Séance en hémicycle du mercredi 3 juillet 2019 à 15h00
Haine sur internet — Article 1er

Photo issue du site de l'Assemblée nationale ou de WikipediaHervé Saulignac :

Je partage le vif plaidoyer de Marc Le Fur, même si je ne suis pas certain qu'il relève totalement du sujet qui nous occupe.

L'article 1er fixe un cadre ; tout est là. C'est l'occasion de rappeler combien il est important de veiller aux mots que nous employons. Ainsi, on ne lutte pas contre la haine. La haine est un sentiment intime, personnel. Je pense ce que je veux à l'égard de qui je veux. Cependant, je n'ai pas le droit de l'exprimer.
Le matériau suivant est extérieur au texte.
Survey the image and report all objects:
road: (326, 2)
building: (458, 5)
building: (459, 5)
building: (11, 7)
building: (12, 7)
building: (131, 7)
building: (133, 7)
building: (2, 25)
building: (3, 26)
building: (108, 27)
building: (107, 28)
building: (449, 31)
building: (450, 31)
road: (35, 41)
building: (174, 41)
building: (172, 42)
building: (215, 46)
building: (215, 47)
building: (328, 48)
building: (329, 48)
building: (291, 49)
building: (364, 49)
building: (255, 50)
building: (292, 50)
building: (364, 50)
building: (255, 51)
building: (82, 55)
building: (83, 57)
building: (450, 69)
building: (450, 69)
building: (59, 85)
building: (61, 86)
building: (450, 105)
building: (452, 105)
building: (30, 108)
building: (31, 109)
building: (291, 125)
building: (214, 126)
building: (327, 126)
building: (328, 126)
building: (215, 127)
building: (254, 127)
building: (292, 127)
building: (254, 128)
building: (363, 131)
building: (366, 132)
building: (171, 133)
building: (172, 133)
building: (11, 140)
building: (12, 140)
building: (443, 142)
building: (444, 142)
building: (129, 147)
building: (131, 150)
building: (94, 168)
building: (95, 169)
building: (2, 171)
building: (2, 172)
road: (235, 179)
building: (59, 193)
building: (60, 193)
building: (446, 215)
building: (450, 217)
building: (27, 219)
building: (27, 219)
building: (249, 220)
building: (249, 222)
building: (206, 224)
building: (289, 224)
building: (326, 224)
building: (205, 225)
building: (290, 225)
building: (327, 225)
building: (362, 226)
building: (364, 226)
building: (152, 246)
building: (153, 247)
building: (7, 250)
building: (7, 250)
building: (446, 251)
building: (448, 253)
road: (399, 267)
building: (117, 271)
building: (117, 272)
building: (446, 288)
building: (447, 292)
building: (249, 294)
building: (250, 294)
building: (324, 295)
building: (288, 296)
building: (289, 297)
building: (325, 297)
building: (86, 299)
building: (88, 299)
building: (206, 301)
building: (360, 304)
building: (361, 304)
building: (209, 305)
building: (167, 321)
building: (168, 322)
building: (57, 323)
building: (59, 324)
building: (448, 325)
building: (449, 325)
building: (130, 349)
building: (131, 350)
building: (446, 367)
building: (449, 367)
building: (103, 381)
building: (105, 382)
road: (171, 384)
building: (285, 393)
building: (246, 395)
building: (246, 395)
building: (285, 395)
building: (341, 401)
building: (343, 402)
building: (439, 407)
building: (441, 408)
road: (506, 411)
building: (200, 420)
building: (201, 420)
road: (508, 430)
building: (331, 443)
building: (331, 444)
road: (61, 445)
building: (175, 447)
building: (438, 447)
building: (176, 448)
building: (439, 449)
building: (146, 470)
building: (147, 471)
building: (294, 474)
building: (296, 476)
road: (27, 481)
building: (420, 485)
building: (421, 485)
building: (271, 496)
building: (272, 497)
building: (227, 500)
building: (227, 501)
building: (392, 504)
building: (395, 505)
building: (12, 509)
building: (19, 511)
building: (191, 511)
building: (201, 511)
De fait, c'est contre l'expression de la haine et non contre la haine elle-même que l'on peut lutter. C'est l'acte, et lui seul, que nous devons condamner. Prenons garde à ne pas laisser croire que le législateur s'immisce dans les consciences pour y réglementer d'autres passions, comme la colère ou l'amour. Il était important de le rappeler.

Par ailleurs, l'article 1er vise à appliquer les dispositions du présent texte aux opérateurs dépassant un seuil qui pourrait atteindre 2 millions de connexions mensuelles. Nous pouvons nous interroger sur ce seuil d'activité appliqué aux plateformes. C'est celui par lequel l'autorégulation par les plateformes est édictée. Surtout, il soulève une question importante quant à la capacité matérielle à traiter les contenus signalés. Avant même le vote d'un texte, les plateformes se sont emparées de cette question. Elles recourent pour cela à des sous-traitants qui travaillent dans des conditions sociales extrêmement préoccupantes. Nous ne pouvons pas nous désintéresser de cet aspect.

Surtout, cet article 1er est celui par lequel nous pourrions, les uns et les autres, être tentés de sanctionner tous les propos et d'aller bien au-delà de ceux qui relèvent des injures à caractère racial, sexiste ou autres. J'appelle votre attention, mes chers collègues, sur ce risque de dérive. Ce qui est manifestement illicite est extrêmement complexe à définir ; et ce qui est manifestement illicite ne saurait être tout ce qui nous dérange. Si nous glissions sur cette pente savonneuse, nous aurions de fortes chances de heurter la liberté d'expression. Or, pour citer Montesquieu, « le mieux est le mortel ennemi du bien ». Cet adage ne s'est jamais aussi bien appliqué qu'à ce texte.